Marc Degens‘ Buch lässt sich auf verschiedenen Ebenen genießen. Für Laien ist es eine turbulente Milieugeschichte, die jedem gefallen dürfte, der gerne Sachen liest wie Dorfpunks, Trainspotting, Herr Lehmann oder Fleckenteufel, auch was den schnoddrigen Tonfall, Sprachwitz und die liebevolle Figurenzeichnung angeht. Gegen Ende ist der Roman leider etwas lang geraten und vielleicht zu akribisch im Dokumentieren endloser Korrespondenzen, andererseits kann ich der Akribie des Romans auch etwas abgewinnen, immerhin erhalten gerade die nutzlosen Dinge, die so nebenher passieren, viel Raum. Vom Plot her wäre sicher auch die zehnseitige Strip-Poker Szene sicher nicht nötig gewesen – aber Plot hat zurückzutreten, wo Innenleben Vorrang hat.
Indes finden sich für Leser*innen, die sich im Milieu auskennen, mächtig viele Querverweise und Anspielungen, so dass schnell klar wird, dass Degens weiß, wo der Hammer hängt. „Wir haben es hier nicht mit einem Comic von Kinga Gazi oder Robert Sikoryak zu tun“, heißt es an einer Stelle, bezugnehmend auf Sikoryak, einen amerikanischen Künstler, der sich bewusst fremde Stile aneignet. Unter anderem stammt von Sikoryak eine wunderbare Adaption zu Hermann Melvilles Bartleby, gestaltet mit den Figuren von Scott Adams‘ Dilbert. Man sieht schon, dass Marc Degens sich im Bermudadreieck zwischen Plagiat, Hommage und Zitat auskennt. [Vgl. Abschweifung 1 (ganz nach unten scrollen).]

Aus: CBLDF Liberty Annual 2014. © Robert Sikoryak.
Verführung gelungen. Marc Degens zaubert mir beim Lesen ein breites Grinsen ins Gesicht.

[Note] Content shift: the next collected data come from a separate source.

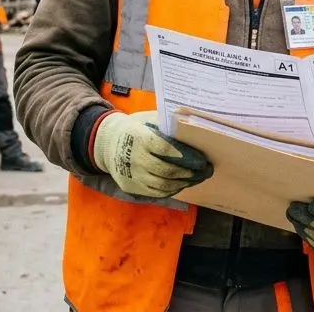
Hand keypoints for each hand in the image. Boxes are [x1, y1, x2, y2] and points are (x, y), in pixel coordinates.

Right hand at [91, 111, 212, 198]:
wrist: (107, 144)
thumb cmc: (135, 128)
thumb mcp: (147, 120)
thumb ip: (167, 124)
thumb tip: (193, 127)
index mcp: (140, 138)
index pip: (166, 149)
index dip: (186, 156)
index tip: (202, 160)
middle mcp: (135, 159)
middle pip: (166, 171)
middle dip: (190, 173)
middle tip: (206, 171)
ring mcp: (132, 175)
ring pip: (162, 185)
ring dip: (184, 183)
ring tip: (198, 178)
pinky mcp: (131, 187)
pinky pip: (155, 193)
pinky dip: (172, 190)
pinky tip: (183, 184)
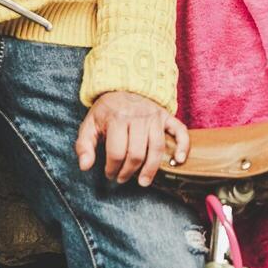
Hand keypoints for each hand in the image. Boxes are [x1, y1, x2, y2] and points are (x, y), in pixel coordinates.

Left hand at [75, 90, 189, 186]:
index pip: (116, 152)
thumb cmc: (107, 111)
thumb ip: (84, 145)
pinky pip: (180, 131)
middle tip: (122, 178)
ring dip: (151, 168)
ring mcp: (154, 117)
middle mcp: (138, 117)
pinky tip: (179, 160)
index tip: (109, 174)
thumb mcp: (89, 124)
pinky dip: (183, 146)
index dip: (111, 168)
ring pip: (156, 147)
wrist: (125, 86)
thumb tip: (85, 167)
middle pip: (136, 153)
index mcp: (117, 118)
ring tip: (144, 181)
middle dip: (128, 171)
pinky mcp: (166, 116)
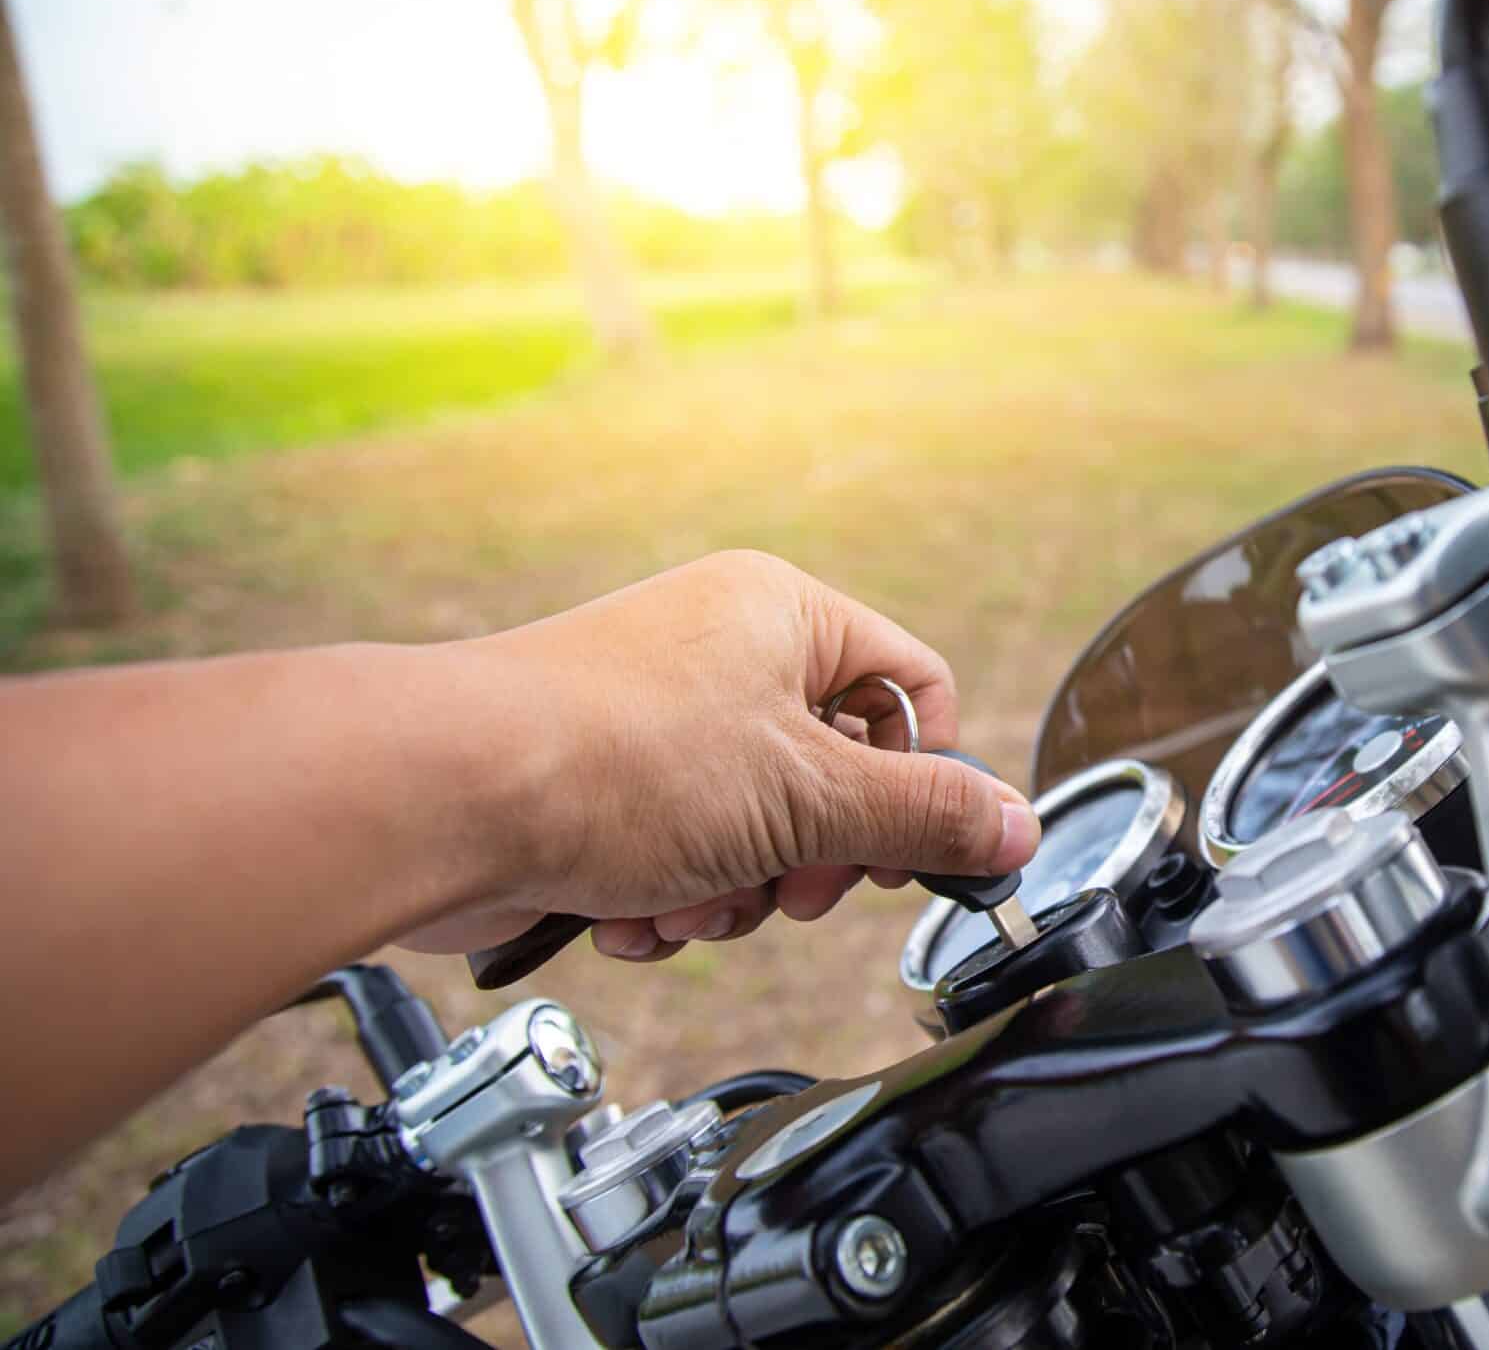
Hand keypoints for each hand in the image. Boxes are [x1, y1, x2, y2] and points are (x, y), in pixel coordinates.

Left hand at [402, 551, 1039, 960]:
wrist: (438, 797)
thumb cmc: (613, 760)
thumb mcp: (807, 798)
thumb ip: (925, 816)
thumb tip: (1017, 826)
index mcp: (783, 614)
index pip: (911, 690)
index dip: (922, 778)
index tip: (903, 849)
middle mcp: (720, 652)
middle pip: (835, 774)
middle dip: (812, 855)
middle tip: (790, 884)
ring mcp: (657, 718)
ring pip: (758, 831)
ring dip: (736, 889)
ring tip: (688, 896)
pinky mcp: (603, 784)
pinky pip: (683, 853)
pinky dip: (670, 896)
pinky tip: (632, 906)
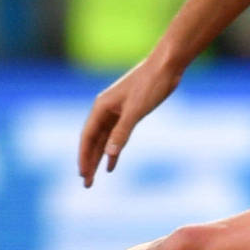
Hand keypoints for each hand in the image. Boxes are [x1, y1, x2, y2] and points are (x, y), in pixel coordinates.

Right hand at [75, 55, 182, 185]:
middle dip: (89, 162)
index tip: (83, 175)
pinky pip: (116, 135)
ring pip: (104, 140)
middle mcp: (105, 109)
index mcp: (102, 107)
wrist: (166, 65)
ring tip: (94, 177)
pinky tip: (112, 163)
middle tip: (87, 184)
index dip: (84, 157)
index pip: (87, 137)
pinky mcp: (128, 112)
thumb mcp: (136, 110)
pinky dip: (113, 149)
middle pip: (93, 141)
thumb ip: (122, 132)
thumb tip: (109, 154)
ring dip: (99, 158)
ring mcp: (116, 111)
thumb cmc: (151, 84)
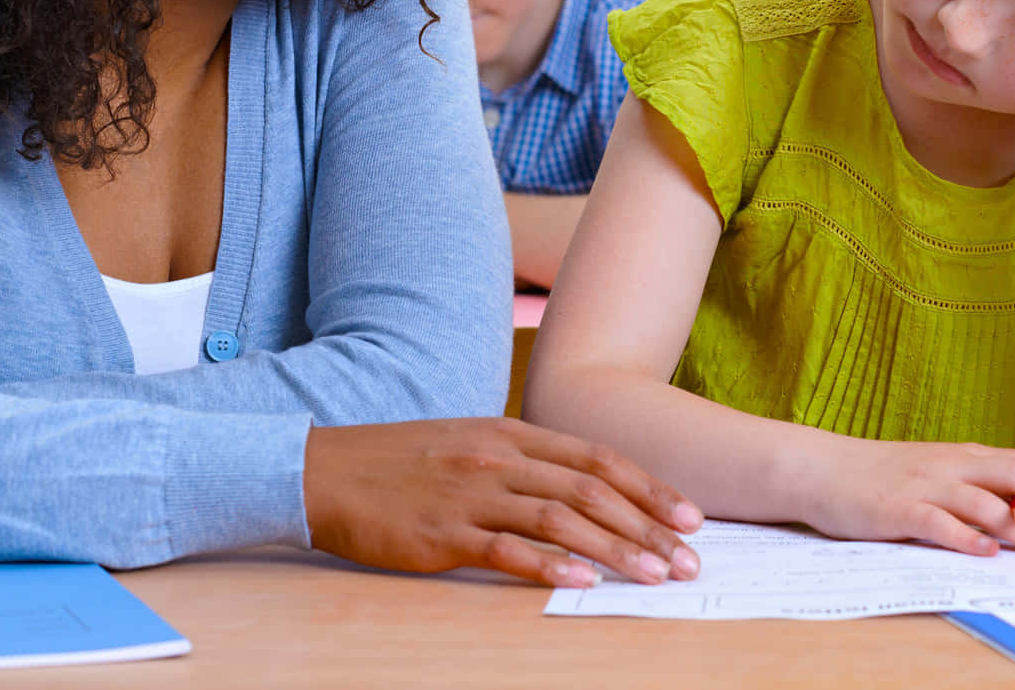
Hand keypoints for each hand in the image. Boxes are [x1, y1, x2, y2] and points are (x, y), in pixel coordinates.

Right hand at [300, 419, 702, 587]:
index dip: (649, 486)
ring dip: (617, 549)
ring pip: (562, 519)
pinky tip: (585, 581)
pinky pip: (507, 550)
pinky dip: (551, 565)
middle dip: (648, 526)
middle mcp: (499, 458)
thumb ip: (521, 462)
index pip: (596, 458)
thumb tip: (579, 492)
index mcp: (510, 433)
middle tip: (688, 558)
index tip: (690, 515)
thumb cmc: (400, 464)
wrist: (324, 471)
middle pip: (591, 491)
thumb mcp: (468, 444)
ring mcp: (472, 494)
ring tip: (655, 576)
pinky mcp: (443, 533)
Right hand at [801, 438, 1014, 555]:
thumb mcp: (933, 473)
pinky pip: (941, 522)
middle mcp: (951, 465)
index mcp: (964, 456)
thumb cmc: (880, 477)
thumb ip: (970, 488)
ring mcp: (926, 485)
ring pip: (986, 500)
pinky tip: (986, 553)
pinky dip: (968, 538)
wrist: (823, 469)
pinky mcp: (900, 509)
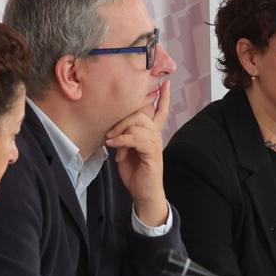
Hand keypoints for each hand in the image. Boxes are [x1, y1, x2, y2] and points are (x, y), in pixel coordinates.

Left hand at [106, 82, 169, 225]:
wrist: (144, 193)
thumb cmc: (135, 172)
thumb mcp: (126, 149)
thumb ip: (124, 135)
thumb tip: (114, 127)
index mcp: (151, 133)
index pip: (161, 111)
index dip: (164, 97)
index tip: (165, 83)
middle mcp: (156, 135)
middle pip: (142, 112)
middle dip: (122, 118)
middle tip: (110, 133)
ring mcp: (155, 143)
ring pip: (138, 123)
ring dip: (120, 131)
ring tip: (111, 141)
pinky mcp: (152, 152)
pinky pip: (136, 138)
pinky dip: (122, 140)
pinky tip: (114, 146)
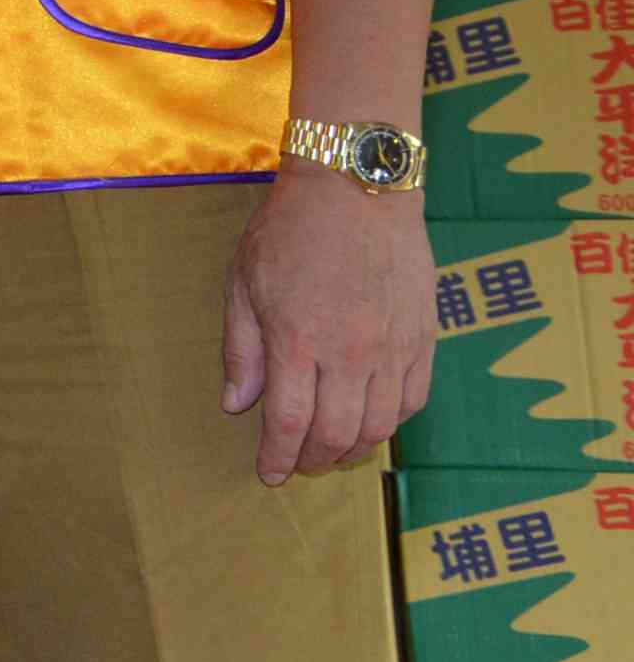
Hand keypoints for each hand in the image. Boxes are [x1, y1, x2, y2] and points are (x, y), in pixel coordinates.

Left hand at [226, 165, 435, 483]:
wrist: (356, 188)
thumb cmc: (289, 229)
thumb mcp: (243, 283)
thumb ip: (242, 350)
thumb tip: (237, 406)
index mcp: (298, 341)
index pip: (289, 423)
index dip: (278, 457)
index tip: (268, 474)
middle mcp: (350, 353)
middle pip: (337, 435)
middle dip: (313, 460)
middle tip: (297, 465)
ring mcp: (393, 348)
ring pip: (379, 426)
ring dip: (353, 449)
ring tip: (331, 450)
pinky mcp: (424, 338)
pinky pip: (413, 400)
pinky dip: (391, 422)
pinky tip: (370, 421)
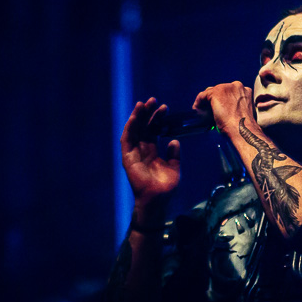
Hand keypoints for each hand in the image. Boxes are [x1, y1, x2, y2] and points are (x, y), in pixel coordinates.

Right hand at [120, 97, 180, 219]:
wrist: (157, 200)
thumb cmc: (166, 188)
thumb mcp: (175, 168)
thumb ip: (174, 154)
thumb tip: (174, 140)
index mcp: (152, 152)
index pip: (153, 131)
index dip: (158, 119)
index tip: (165, 108)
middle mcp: (142, 150)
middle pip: (143, 127)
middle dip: (148, 114)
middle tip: (154, 100)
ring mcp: (134, 153)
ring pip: (134, 130)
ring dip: (138, 116)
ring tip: (144, 104)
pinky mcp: (127, 157)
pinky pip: (127, 139)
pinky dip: (130, 127)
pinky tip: (135, 117)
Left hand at [191, 82, 253, 136]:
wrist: (243, 129)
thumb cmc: (244, 127)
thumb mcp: (242, 113)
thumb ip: (235, 107)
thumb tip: (225, 112)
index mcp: (245, 91)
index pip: (229, 92)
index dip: (222, 100)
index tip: (217, 107)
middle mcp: (237, 86)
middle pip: (220, 90)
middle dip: (214, 99)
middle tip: (208, 110)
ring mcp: (226, 88)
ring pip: (211, 92)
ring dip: (205, 101)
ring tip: (202, 111)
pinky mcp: (216, 93)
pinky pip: (202, 96)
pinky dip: (198, 102)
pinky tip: (197, 109)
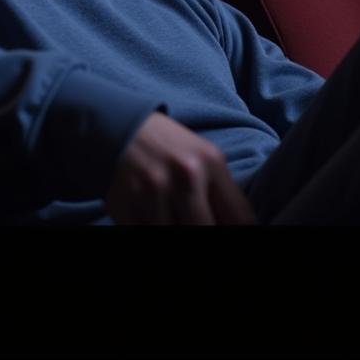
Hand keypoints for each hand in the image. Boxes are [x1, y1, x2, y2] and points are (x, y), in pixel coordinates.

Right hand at [105, 112, 255, 224]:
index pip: (240, 218)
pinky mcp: (126, 203)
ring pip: (173, 233)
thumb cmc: (167, 145)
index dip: (239, 232)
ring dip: (173, 227)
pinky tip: (151, 215)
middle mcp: (184, 175)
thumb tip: (238, 227)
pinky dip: (149, 226)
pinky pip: (145, 231)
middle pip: (206, 229)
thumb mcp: (202, 156)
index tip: (226, 229)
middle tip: (193, 221)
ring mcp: (153, 191)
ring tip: (170, 214)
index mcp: (209, 162)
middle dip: (202, 228)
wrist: (120, 125)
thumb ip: (221, 192)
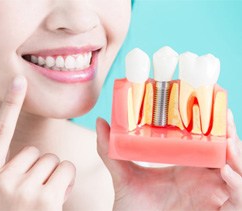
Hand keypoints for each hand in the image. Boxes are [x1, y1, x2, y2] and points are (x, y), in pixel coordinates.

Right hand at [0, 76, 75, 210]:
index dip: (10, 104)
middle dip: (40, 167)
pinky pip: (64, 171)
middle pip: (37, 151)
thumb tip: (31, 157)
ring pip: (53, 160)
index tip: (18, 81)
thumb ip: (5, 170)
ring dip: (53, 175)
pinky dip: (64, 182)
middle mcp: (1, 179)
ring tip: (42, 196)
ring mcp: (22, 190)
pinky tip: (53, 199)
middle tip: (33, 189)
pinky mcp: (44, 200)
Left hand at [96, 109, 240, 210]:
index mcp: (187, 166)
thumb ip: (109, 150)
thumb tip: (101, 122)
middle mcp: (204, 178)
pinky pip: (239, 198)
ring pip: (238, 171)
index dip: (214, 124)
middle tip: (222, 112)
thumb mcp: (123, 175)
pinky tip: (226, 170)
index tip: (210, 102)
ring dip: (237, 154)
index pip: (208, 141)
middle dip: (229, 132)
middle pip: (227, 151)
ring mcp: (212, 195)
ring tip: (227, 141)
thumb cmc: (134, 208)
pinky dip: (238, 183)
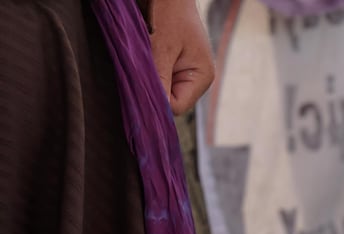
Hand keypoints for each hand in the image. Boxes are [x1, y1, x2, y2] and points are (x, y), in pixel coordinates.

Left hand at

Verführung der UnschuldigenVentil-Verlag, 2025
Text: Marc Degens
548 Seiten, Roman ohne Bilder
Preis: 32 Euro
ISBN: 978-3955752477
Leseprobe
Abschweifung 1:

(c) Egmont-Verlag, Walt Disney.
Vergleicht man Robert Sikoryaks Dilbert-Text mit den sehr freien Übersetzungen von Dr. Erika Fuchs, so ist eine gewisse geistige Verwandtschaft nicht von der Hand zu weisen. Im gewählten Bildbeispiel macht Erika Fuch den Brandstifter kurzerhand zum Romantikfan und zieht mal eben sehr eigenständig eine neue Bedeutungsebene ein. Nichts anderes hat Sikoryak gemacht, als er Dilbert mit Bartleby zusammenbrachte.
Abschweifung 2:
Wer möchte, kann sich ja begleitend zur Lektüre ja noch durch Degens‘ Online-Auftritte scrollen – es bietet hervorragende Begleitmusik zum Leseerlebnis. Und mehrere Spotify-Playlists gibt es für Verführung der Unschuldigen selbstredend auch.